Gupta et al. focus on the development of tests, methods, and reference data, and the reliability of information used in proximity sensing for health and safety-related software, such as the Aarogya Setu mobile application provided by the government of India to track the spread of COVID-19. Assessing the likelihood of a COVID-19 infection based on the user’s self-reported symptoms and other relevant information [1,2] such as recent travel, age, and gender--once registered with a mobile phone number via one-time passcode (OTP) verification--has been developed by a density-based HDBSCAN function (based on the density-based spatial clustering of applications with noise, DBSCAN, algorithm) .
Gupta et al. infer that the Aarogya Setu app likely used a protocol called iBeacon for Bluetooth proximity data collection. Belonging to Apple’s class of iBeacon-enabled hardware transmitters, beacons broadcast Bluetooth low energy (BLE) and its unique identifier to nearby portable electronic devices, achieving higher sensitivity and specificity than other existing systems . Because “location systems, such as global positioning systems (GPS), are inaccurate inside buildings,”  the BLE application programming interface (API) protocol implemented in smartphones may notwithstanding affect “how likely a smartphone can reliably detect and classify contacts,” a probability which is linked in turn with a correct neighbor discovery (ND) mechanism [6,7].

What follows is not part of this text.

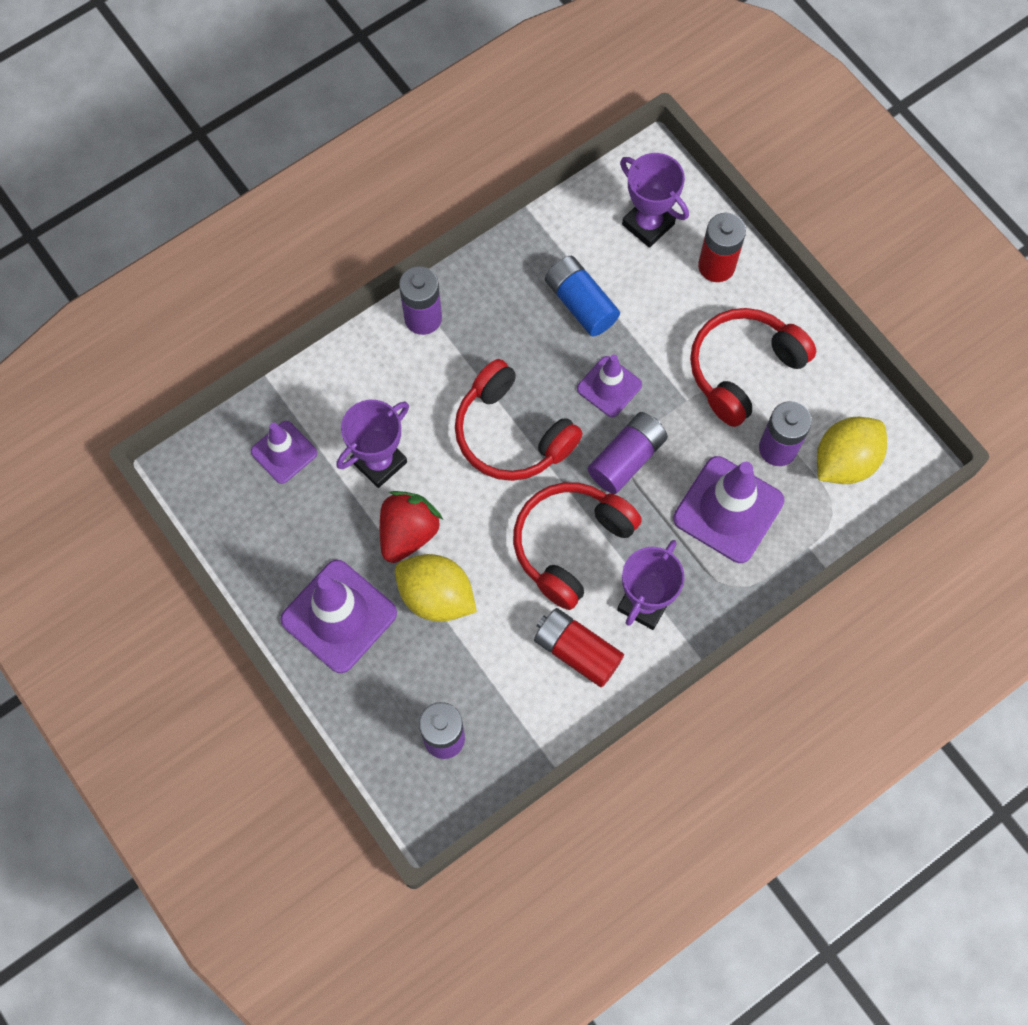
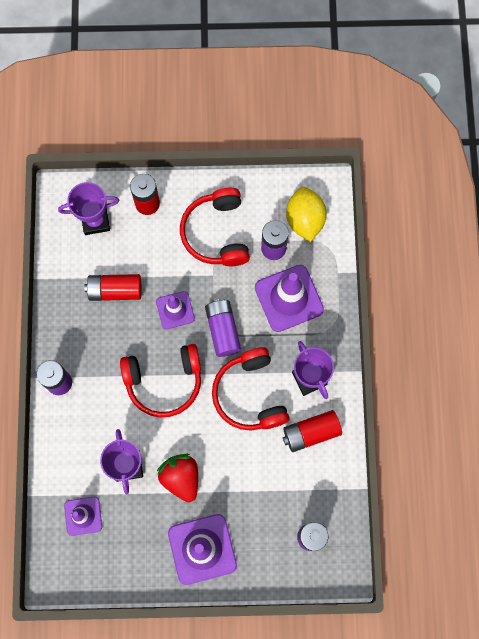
camera: 55 degrees left, 5 degrees up
(436, 596) = (228, 487): yellow lemon -> none
(580, 303) = (115, 290): blue battery -> red battery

In Section 3.2, “Comparative Analysis With Other Apps,” Aarogya Setu is compared with other similar applications such as TraceTogether in Singapore and Private Kit: Safe Paths developed at the Massachusetts Institute of Technology (MIT). Already developed mobile apps to track people and determine subsequent follow-up actions such as non-pharmaceutical interventions (NPIs), that is, “social distancing, hygiene care and self-isolation,” are helpful in highlighting how Aarogya Setu functions differently from the above apps. The app generates alerts related to the potential risk of infection, offered in gradually increasing color codes (green, yellow, orange, red), following that IDs and personal travel history may be self-reported in 12 Indian languages to self-circumscribe the situations of contagion.
Both beacon placement strategies and the API protocol able to support different applications push the authors to discuss further the app’s tradeoffs between utility and privacy. Malicious misuse of Aarogya Setu’s assurance levels when it comes to transparency and/or accountability may not be effectively countered by existing Indian legislation, which is currently fragmented on the point (see Section 3.4, “Privacy Concerns & Features”). The authors then identify the app’s potential limitations, for instance, because of threats such as duplication, eavesdropping, and online guessing, among others. On the other hand, the app’s authentication system--the generation of a unique device identification number that is exchanged between devices without the user’s name and phone number--is its best assurance of personal privacy. Additionally, because of its storage limitation, “location information on the app is deleted on a rolling 30-day cycle.”
Gupta et al.’s paper is novel as far as it enhances knowledge and interest in something that ordinary citizens may only understand peripherally yet use in daily life. They also identify how a population may help overcome the crisis by being informed and responsible. The intended audience includes people who want to stay up-to-date with biomedical information about their own geographical areas and those interested in how continuous advancements in technologies around the world can help with this.